(Collected data entries)
§ §
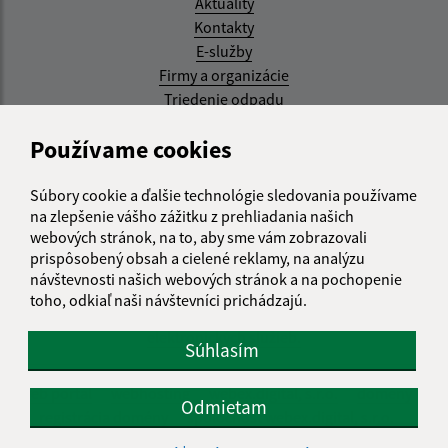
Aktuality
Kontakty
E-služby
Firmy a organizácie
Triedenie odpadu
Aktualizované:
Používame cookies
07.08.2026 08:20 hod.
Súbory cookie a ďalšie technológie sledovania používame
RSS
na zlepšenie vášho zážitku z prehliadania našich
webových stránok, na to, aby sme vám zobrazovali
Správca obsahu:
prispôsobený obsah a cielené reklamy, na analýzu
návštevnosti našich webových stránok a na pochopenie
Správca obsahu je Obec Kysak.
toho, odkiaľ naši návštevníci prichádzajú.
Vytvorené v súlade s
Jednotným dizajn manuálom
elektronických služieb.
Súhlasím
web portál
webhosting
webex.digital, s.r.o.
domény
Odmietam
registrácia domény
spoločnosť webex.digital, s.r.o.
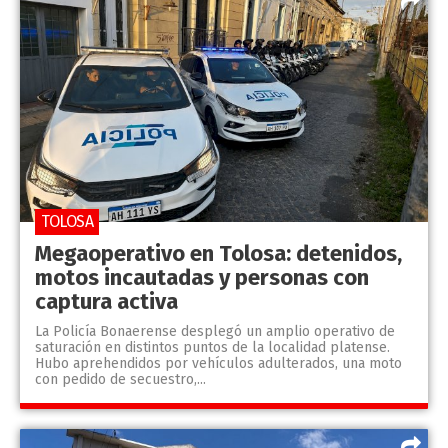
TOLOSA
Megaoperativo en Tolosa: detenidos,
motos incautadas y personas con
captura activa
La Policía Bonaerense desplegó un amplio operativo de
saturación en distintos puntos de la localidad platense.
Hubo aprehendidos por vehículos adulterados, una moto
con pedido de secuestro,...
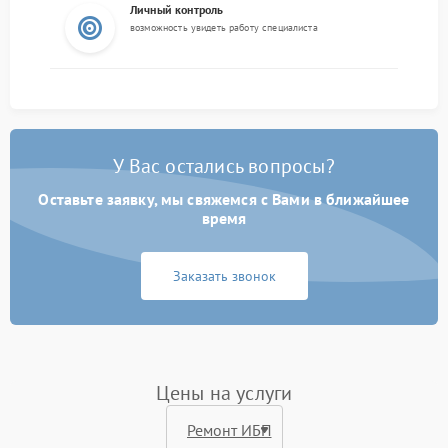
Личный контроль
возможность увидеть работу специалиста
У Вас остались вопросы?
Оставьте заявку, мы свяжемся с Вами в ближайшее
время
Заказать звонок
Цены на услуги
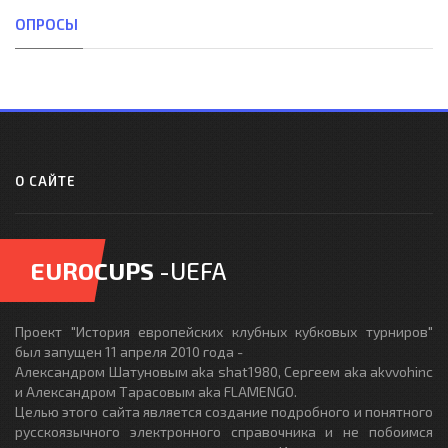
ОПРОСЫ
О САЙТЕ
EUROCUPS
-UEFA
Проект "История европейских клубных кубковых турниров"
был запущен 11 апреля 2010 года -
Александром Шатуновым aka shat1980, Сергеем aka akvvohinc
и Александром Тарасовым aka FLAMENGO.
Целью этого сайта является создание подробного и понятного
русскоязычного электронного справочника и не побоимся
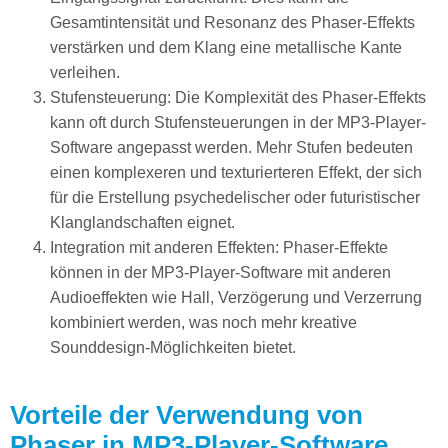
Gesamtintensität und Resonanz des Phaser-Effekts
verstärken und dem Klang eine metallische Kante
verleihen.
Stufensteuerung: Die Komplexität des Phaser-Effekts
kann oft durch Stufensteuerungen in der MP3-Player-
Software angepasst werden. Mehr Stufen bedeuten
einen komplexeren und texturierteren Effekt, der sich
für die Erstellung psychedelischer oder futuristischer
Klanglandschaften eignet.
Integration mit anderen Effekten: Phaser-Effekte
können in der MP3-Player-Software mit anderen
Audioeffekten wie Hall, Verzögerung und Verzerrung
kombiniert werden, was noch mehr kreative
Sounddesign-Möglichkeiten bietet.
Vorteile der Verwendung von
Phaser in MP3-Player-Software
§ §
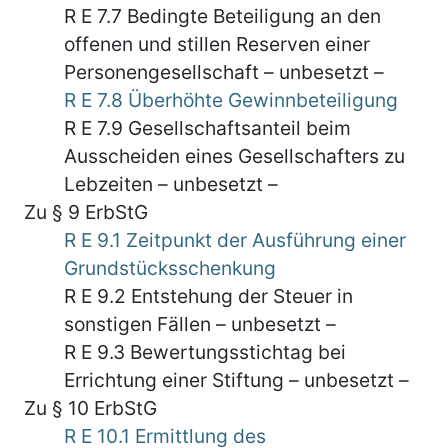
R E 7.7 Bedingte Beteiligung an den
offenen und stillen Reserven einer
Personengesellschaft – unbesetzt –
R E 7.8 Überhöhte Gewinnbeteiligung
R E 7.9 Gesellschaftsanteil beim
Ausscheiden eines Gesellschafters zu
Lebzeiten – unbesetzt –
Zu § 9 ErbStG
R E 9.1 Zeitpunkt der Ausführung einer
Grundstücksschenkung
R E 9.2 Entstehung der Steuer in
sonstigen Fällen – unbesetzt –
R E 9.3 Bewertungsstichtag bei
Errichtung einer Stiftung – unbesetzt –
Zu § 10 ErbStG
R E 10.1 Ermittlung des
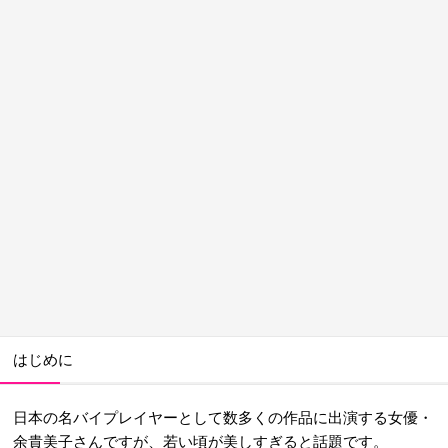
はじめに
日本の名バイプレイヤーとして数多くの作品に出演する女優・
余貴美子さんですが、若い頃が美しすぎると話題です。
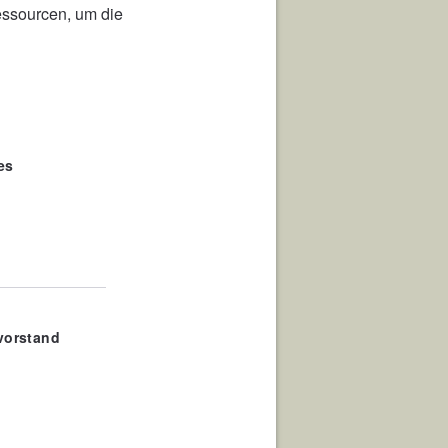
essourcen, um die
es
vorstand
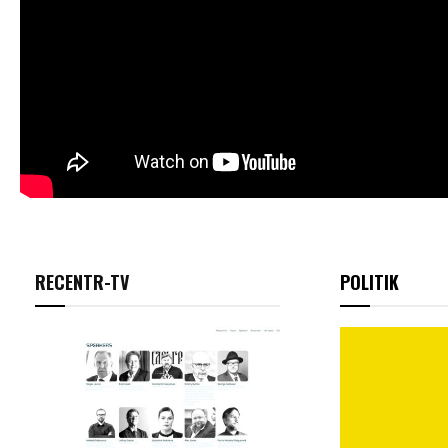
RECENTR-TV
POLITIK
§ §
State how many lines of the records contain the word "Александром". Give that number alone.

- Task response
2